Forum Moderators: open
So, here goes all you experts... can you answer these questions:
1) When Googlebot visits say an index page, he has lots of HTTP header info delivered to him from the server. He has different info available depending on the server, server config, etc. so Googlebot must compensate on his crawl decisions under a variety of situations. Lets assume for a moment that the "server delivered" "last modified date" is not there......
-- What generic information in the HTTP header may tell Googlebot that this particular index page seems to be fresh and "needs to be fully crawled"?
-- Is the size of the index file available to Googlebot when he comes? (I can't see that with any of my tools)
-- Since there are so many situations to deal with, is it possible that Googlebot ALWAYS grabs the index page header area to use in making his crawl decisions?
More questions to come, but if real answers to the above 2 questions cannot be found, no need to go further.

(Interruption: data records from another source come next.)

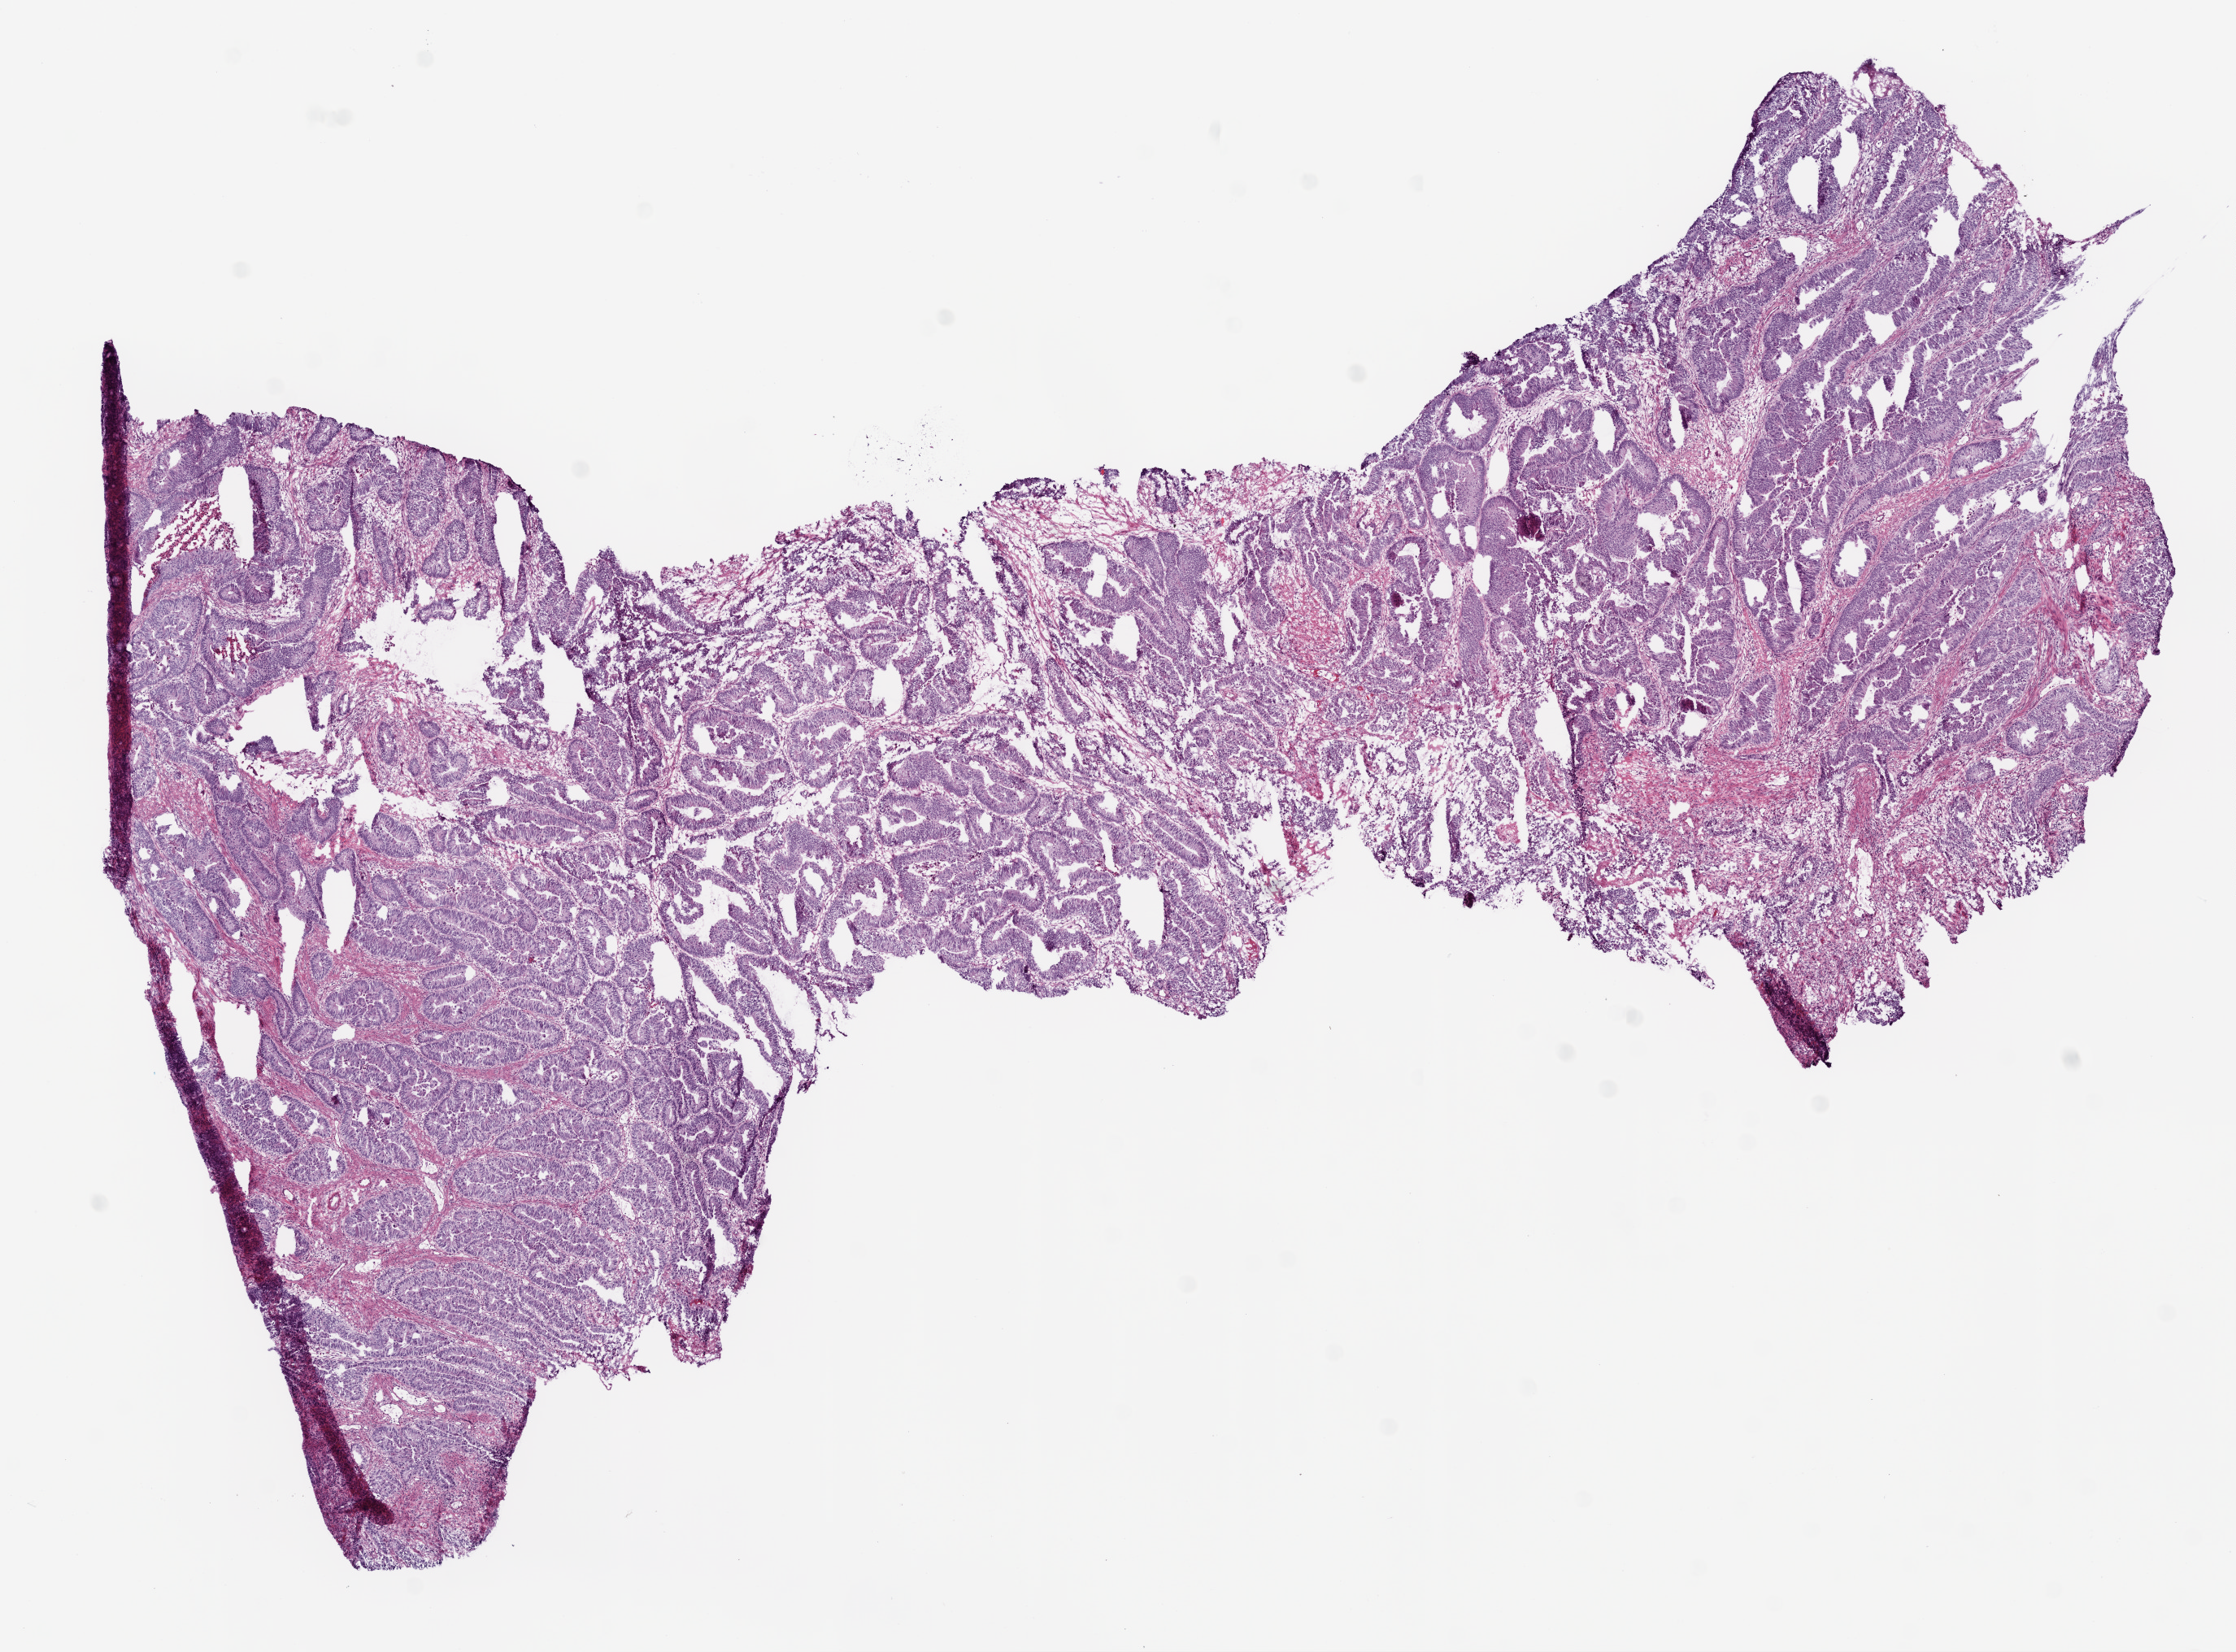
Digitized H&E-stained tissue section (whole slide), whole scanned area (about 11.0 x 8.2 mm, acquisition: 20x scan) shown as a low-resolution overview. Frozen section from the top of the tissue portion. Sample: primary tumour, colon. Female, age 63 years at initial diagnosis. Pathologist review of this section (percent, as recorded): tumour cells 78%, tumour nuclei 80%, normal cells 0%, stromal cells 20%, necrosis 2%.
* lymph nodes positive (case pathology): 6 of 33 examined
* diagnosis: Adenocarcinoma, NOS (cecum)
* AJCC pathologic stage: IV (6th edition)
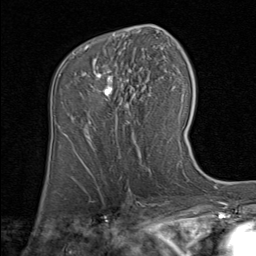
Breast MRI (dynamic contrast-enhanced), one axial slice; position 48 of 80 along the scan axis; cropped to one breast; dynamic contrast-enhanced series, time point 2 of 8 at this slice position (early post-contrast); 1.5 T; TE 1.7 ms, TR 4.5 ms; 2 mm slice thickness; 256 × 256 image matrix. Female patient.
Structures marked on this image (semi-automatically segmented with operator editing):
- enhancing-tissue mask used for the functional tumour volume (all voxels passing the contrast-enhancement thresholds inside the analysis volume; usually the tumour): box from (x=86, y=46) to (x=128, y=132) px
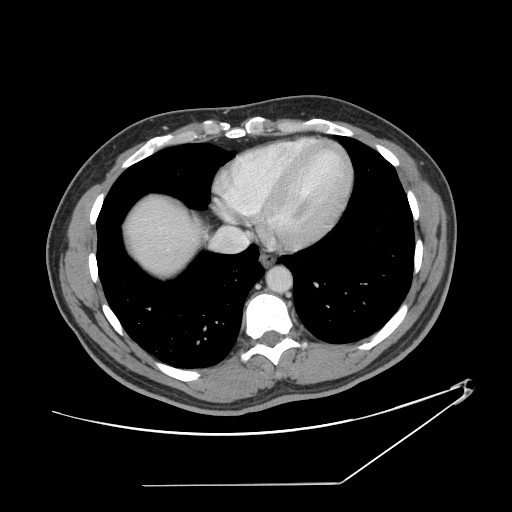
Contrast-enhanced abdominal CT, one axial slice. Slice 138 of 152 in the series (ordered by position). Reconstruction kernel STANDARD. 120 kVp. Intravenous contrast given. Soft-tissue window (W 400 / L 40 HU). 2.5 mm slice thickness. 512 × 512 image matrix, field of view 432 × 432 mm. From the clinical record (not read from this slice): patient: female, age 69 years at operation; diagnosis: colorectal cancer liver metastases, imaged before liver resection; multiple liver metastases: no; largest metastasis: 1 cm; disease in both lobes: no.
Annotated regions visible in this slice (manually delineated by an expert):
- hepatic veins: bounding box [x1, y1, x2, y2] px = [228, 228, 248, 245]
- liver: [128, 196, 197, 276]
- planned liver remnant (the part of the liver to remain after resection): [128, 196, 197, 276]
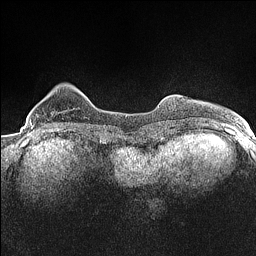
Breast MRI (dynamic contrast-enhanced), one axial slice. Position 24 of 160 along the scan axis. Dynamic contrast-enhanced series, time point 2 of 7 at this slice position (early post-contrast). 1.5 T. TE 1.4 ms, TR 5 ms. 256 × 256 image matrix, field of view 300 × 300 mm. Female patient.
Annotated regions visible in this slice (semi-automatic segmentation, software-assisted and operator-edited):
- enhancing-tissue mask used for the functional tumour volume (all voxels passing the contrast-enhancement thresholds inside the analysis volume; usually the tumour): bounding box <31,126,33,129> (left, top, right, bottom; pixels)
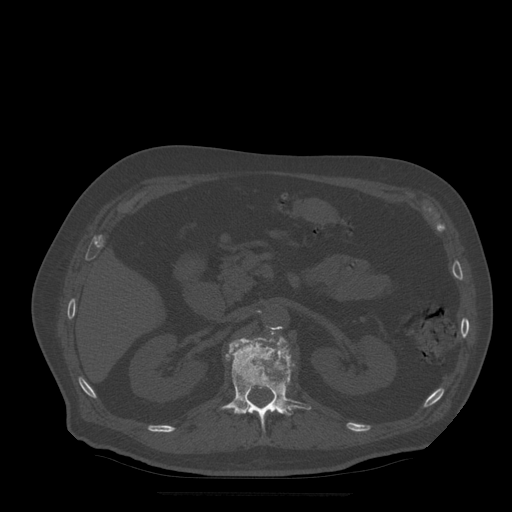
CT including the spine, one axial slice. Slice 196 of 522 in the series (ordered by position). Bone window (W 1800 / L 400 HU). 1.25 mm slice thickness. 512 × 512 image matrix, field of view 420 × 420 mm. Patient age 72 years. Case-level facts recorded for this patient, not image findings: primary cancer: prostate.
Outlined on this slice (semi-automatically segmented with operator editing):
- L1 vertebra: bounding box <221,337,312,431> (left, top, right, bottom; pixels)
- L2 vertebra: <271,331,275,335>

-- What generic information in the HTTP header may tell Googlebot that this particular index page seems to be fresh and "needs to be fully crawled"?
ETag
max-age
There are tons of other methods.
I suggest reading the http RFC
-- Is the size of the index file available to Googlebot when he comes? (I can't see that with any of my tools)
Content-Length
Everybody should support it. Speeds up things enormously (persistant connections) and is 0 work to implement
Using a specialised HEADER request simply means that GoogleBot would have two issue two requests to get every single page instead of the one GET it requires at the moment.
However as bhartzer points out if you use SSI / server-side code then you need to put a lot of thought into it to ensure that your server software understands what your code is doing well enough to return 304s when you want it to.
- Tony
I know that Google themselves recommend "last-modified", though I've never seen that in a log file (I would expect a "HEADER" request).
That may be due to the unsynchronized googlebots that each care only for their very own index.
googlebot n doesnt care for googlebot n+1 having a more up to date version of a file.
It will revisit 50 days after it's own file has been modified.
If your pages change in intervals <50 days you will most likely never see a 304 on these pages.
I don't know why google does this as it clearly works against (violates?) the intention of saving bandwith.
I just don't understand why they demand us to implement it then?
However, I mentioned that often enough here, nobody cared.